3. First aid measures
Rescue of cardiac arrest must be against time, never wait for an ambulance to arrive before being sent to hospital for treatment. Take the following first-aid measures immediately for CPR.
(1) Press one hand on the chest to support the patient's neck and back, and the other hand to hold the patient's forehead to push it back slightly, so that the lower jaw is tilted, and the head is tilted back, which is beneficial for ventilation. Do chest chest compressions. Ask the patient to pad a hard board on the back while doing mouth-to-mouth artificial respiration. Observe the patient's pupils. If the pupils diminish (the most sensitive and meaningful sign of life), the face and lips turn ruddy, indicating that the rescue is effective.
(2) Acupuncture acupuncture points in the middle of the human body or Laogong acupoint of the palm of the hand and Yongquan acupoint of the foot to play a rescue role.
(3) Quickly pull out the vomit from the pharynx to avoid clogging the airways or flowing back into the lungs, causing suffocation and aspiration pneumonia.
(4) Cool the ice pack on your head.
(5) Emergency delivery to hospital for treatment.

Cardiac arrest prognosis

In patients with successful cardiac arrest and resuscitation, it is important to assess left ventricular function in a timely manner. Compared with patients with normal left ventricular function, patients with left ventricular dysfunction are more likely to have a recurrence of cardiac arrest, respond poorly to antiarrhythmic drugs, and have a higher mortality rate.

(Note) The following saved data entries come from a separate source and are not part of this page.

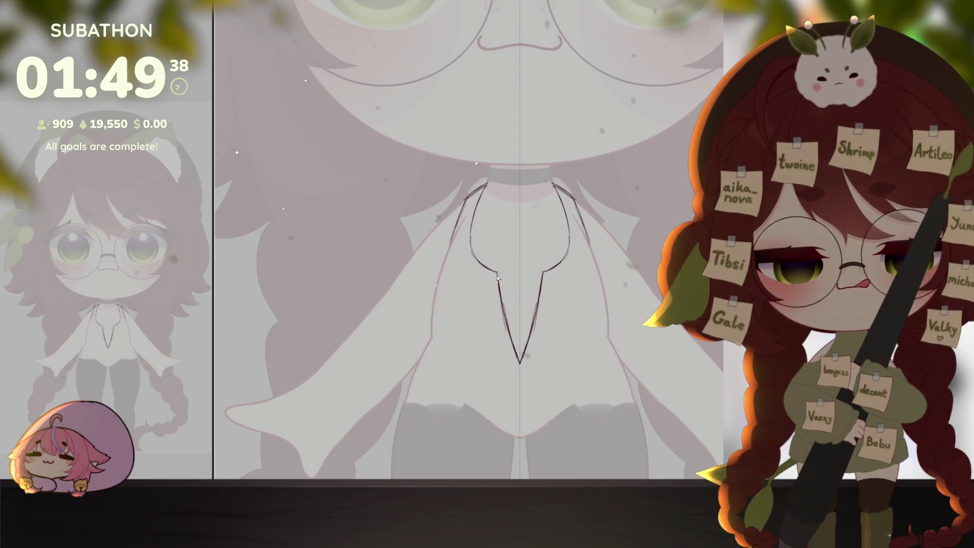
pyautogui.moveTo(523, 322); pyautogui.dragTo(566, 311)
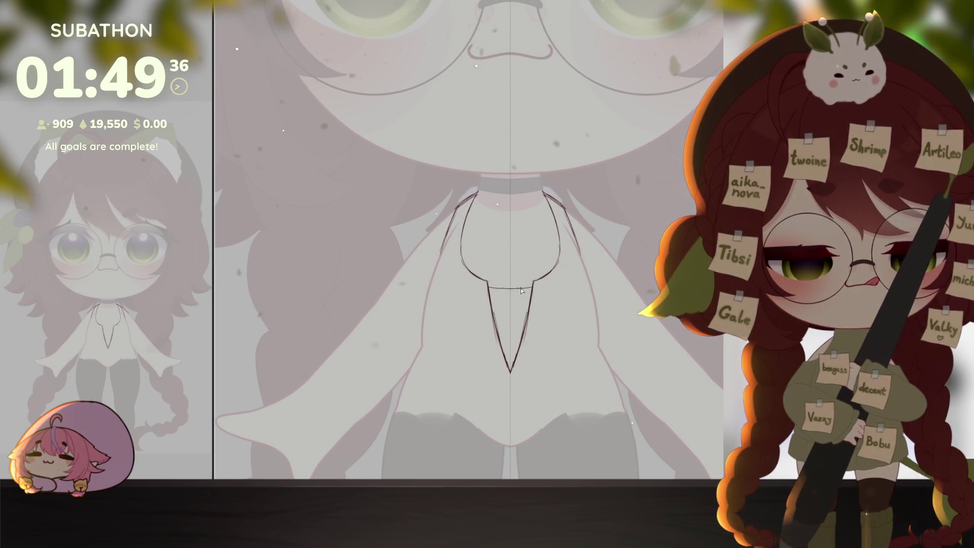
pyautogui.moveTo(511, 289); pyautogui.dragTo(527, 291)
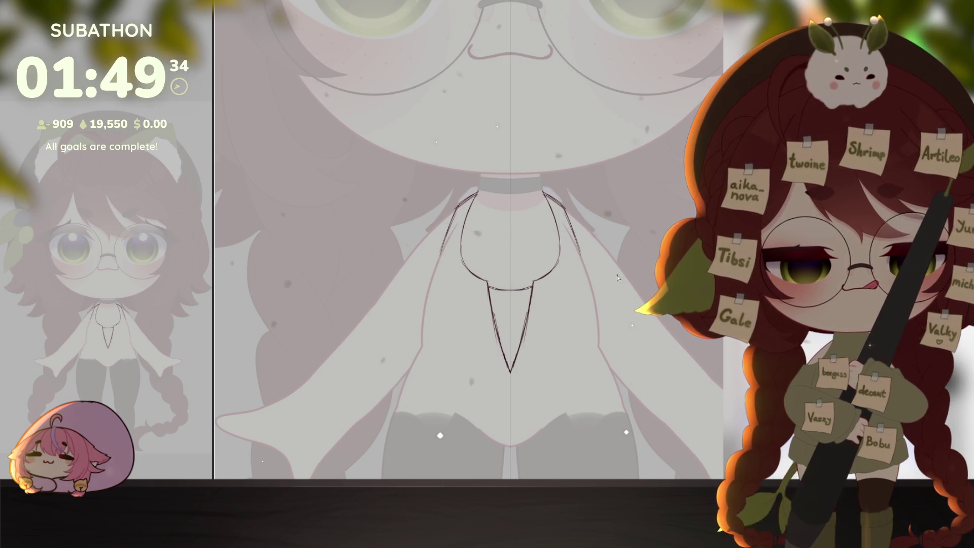
pyautogui.moveTo(569, 334); pyautogui.dragTo(577, 332)
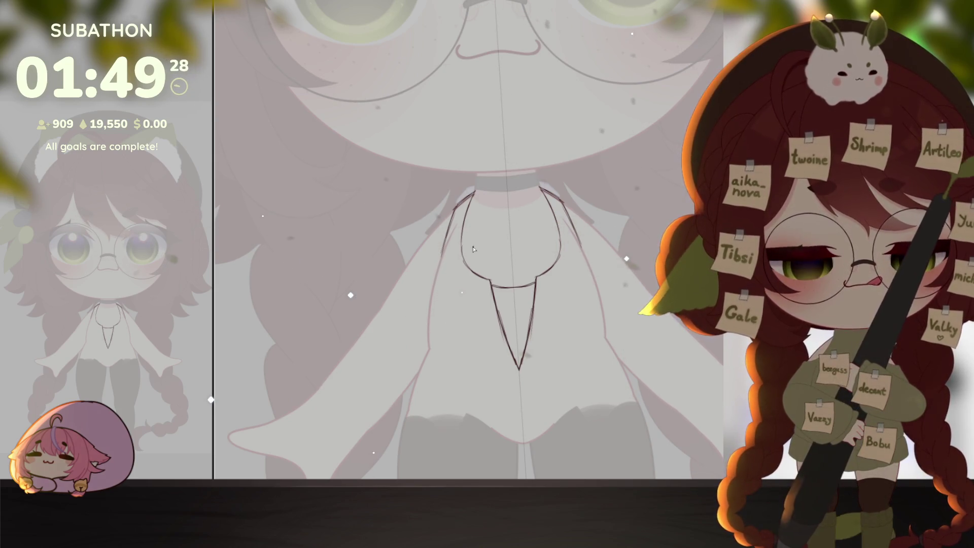
# Draw a curved line across the chest below the collar
pyautogui.moveTo(462, 243); pyautogui.dragTo(558, 234)
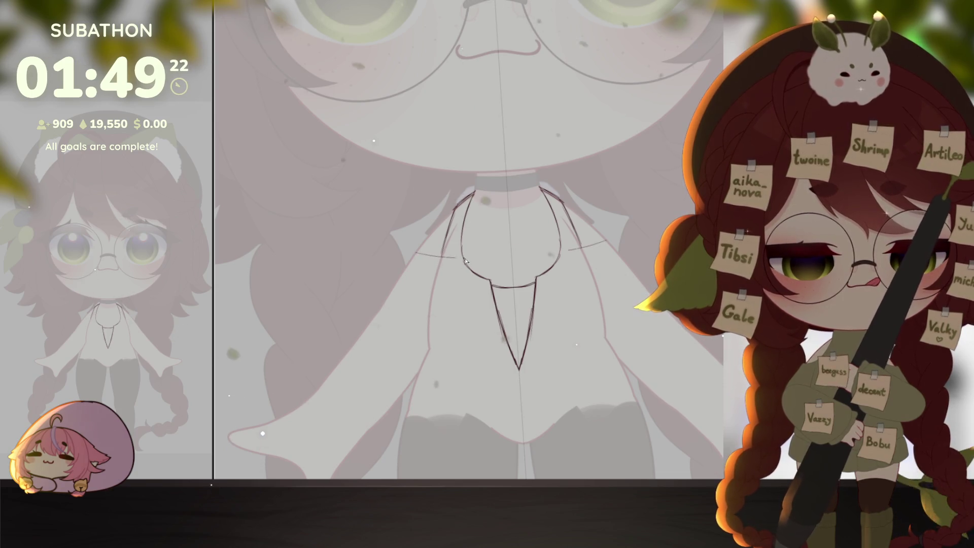
pyautogui.moveTo(417, 252); pyautogui.dragTo(603, 241)
pyautogui.press('ctrl+z')
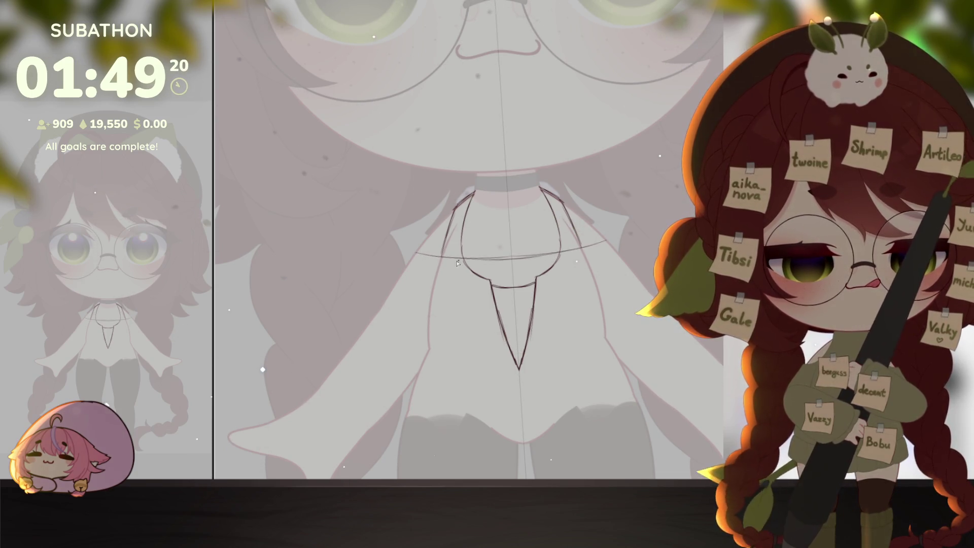
pyautogui.moveTo(458, 257); pyautogui.dragTo(564, 249)
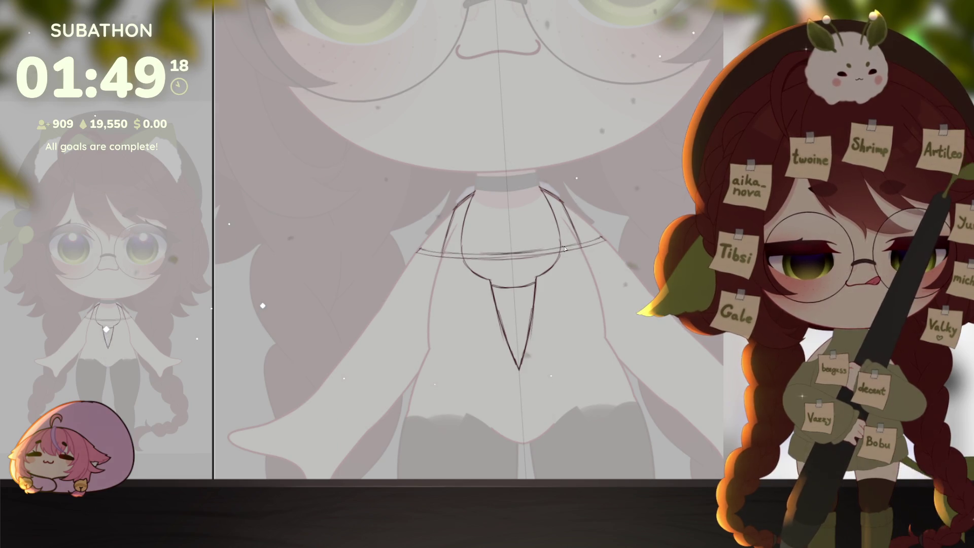
pyautogui.press('minus')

The primary ventricular fibrillation in the early stage of acute myocardial infarction is a non-hemodynamic abnormality, and it is easy to achieve cardioversion after timely defibrillation. Cardiac arrest due to bradyarrhythmia or ventricular arrest due to acute inferior myocardial infarction has a good prognosis. In contrast, acute extensive anterior myocardial infarction with cardiac arrest due to atrioventricular or intraventricular block often has a poor prognosis.
Cardiac arrest secondary to acute large-area myocardial infarction and hemodynamic abnormalities has an immediate mortality rate of 59% to 89%, and cardiac resuscitation is often difficult to succeed. Even if the resuscitation is successful, it is difficult to maintain a stable hemodynamic state.